Mechanisms of Stage-Transcending Protection Following Immunization of Mice with Late Liver Stage-Arresting Genetically Attenuated Malaria Parasites

Malaria, caused by Plasmodium parasite infection, continues to be one of the leading causes of worldwide morbidity and mortality. Development of an effective vaccine has been encumbered by the complex life cycle of the parasite that has distinct pre-erythrocytic and erythrocytic stages of infection in the mammalian host. Historically, malaria vaccine development efforts have targeted each stage in isolation. An ideal vaccine, however, would target multiple life cycle stages with multiple arms of the immune system and be capable of eliminating initial infection in the liver, the subsequent blood stage infection, and would prevent further parasite transmission. We have previously shown that immunization of mice with Plasmodium yoelii genetically attenuated parasites (GAP) that arrest late in liver stage development elicits stage-transcending protection against both a sporozoite challenge and a direct blood stage challenge. Here, we show that this immunization strategy engenders both T- and B-cell responses that are essential for stage-transcending protection, but the relative importance of each is determined by the host genetic background. Furthermore, potent anti-blood stage antibodies elicited after GAP immunization rely heavily on FC-mediated functions including complement fixation and FC receptor binding. These protective antibodies recognize the merozoite surface but do not appear to recognize the immunodominant merozoite surface protein-1. The antigen(s) targeted by stage-transcending immunity are present in both the late liver stages and blood stage parasites. The data clearly show that GAP-engendered protective immune responses can target shared antigens of pre-erythrocytic and erythrocytic parasite life cycle stages. As such, this model constitutes a powerful tool to identify novel, protective and stage-transcending T and B cell targets for incorporation into a multi-stage subunit vaccine.

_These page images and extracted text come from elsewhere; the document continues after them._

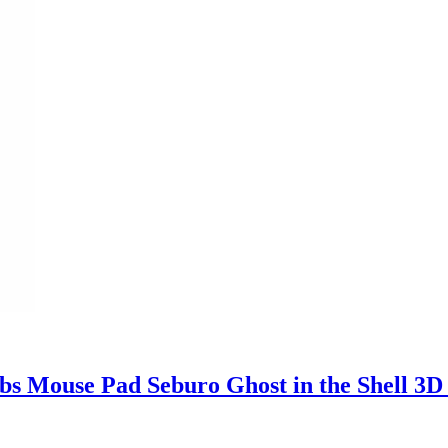
s Mouse Pad Seburo Ghost in the Shell 3D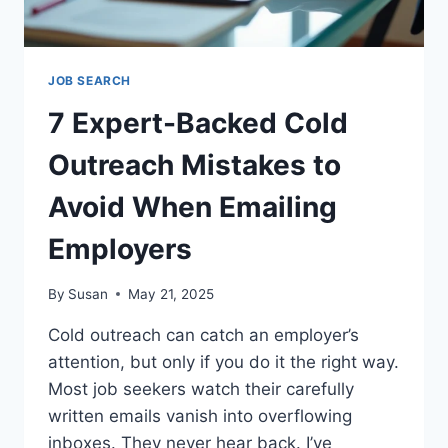
JOB SEARCH
7 Expert-Backed Cold
Outreach Mistakes to
Avoid When Emailing
Employers
By
Susan
May 21, 2025
Cold outreach can catch an employer’s
attention, but only if you do it the right way.
Most job seekers watch their carefully
written emails vanish into overflowing
inboxes. They never hear back. I’ve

由疟原虫感染引发的疟疾，仍是全球范围内导致发病与死亡的主要病因之一。有效疟疾疫苗的开发进程长期受限于疟原虫复杂的生活周期：该寄生虫在哺乳类宿主体内存在特征鲜明的红细胞前期与红细胞内期两个感染阶段。长期以来，疟疾疫苗研发均采用单一靶向单一生活周期阶段的策略。然而，理想的疫苗应通过激活免疫系统的多个分支，靶向多个生活周期阶段，既能清除肝脏内的初始感染、后续的红细胞内期感染，还能阻断寄生虫的进一步传播。此前我们的研究证实，使用在肝脏发育晚期停滞的约氏疟原虫基因减毒虫株（genetically attenuated parasites, GAP）对小鼠进行免疫，可诱导出跨阶段保护效力，既能抵御子孢子攻毒感染，也能抵御直接的红细胞内期攻毒感染。本研究显示，该免疫策略可同时激活T细胞与B细胞应答，二者均为跨阶段保护所必需，但二者的相对重要性取决于宿主的遗传背景。此外，经GAP免疫后诱导产生的强效抗红细胞内期抗体，其功能高度依赖Fc介导的效应机制，包括补体结合与Fc受体结合。这些保护性抗体可识别裂殖子表面，但似乎无法识别免疫显性的裂殖子表面蛋白1（merozoite surface protein-1）。跨阶段免疫所靶向的抗原，同时存在于晚期肝脏阶段寄生虫与红细胞内期寄生虫中。实验数据清晰表明，GAP诱导的保护性免疫应答，可靶向疟原虫红细胞前期与红细胞内期生活周期阶段共有的抗原。因此，该模型可作为一款强大的研究工具，用于鉴定新型的保护性跨阶段T细胞与B细胞靶点，进而将其整合至多阶段亚单位疫苗中。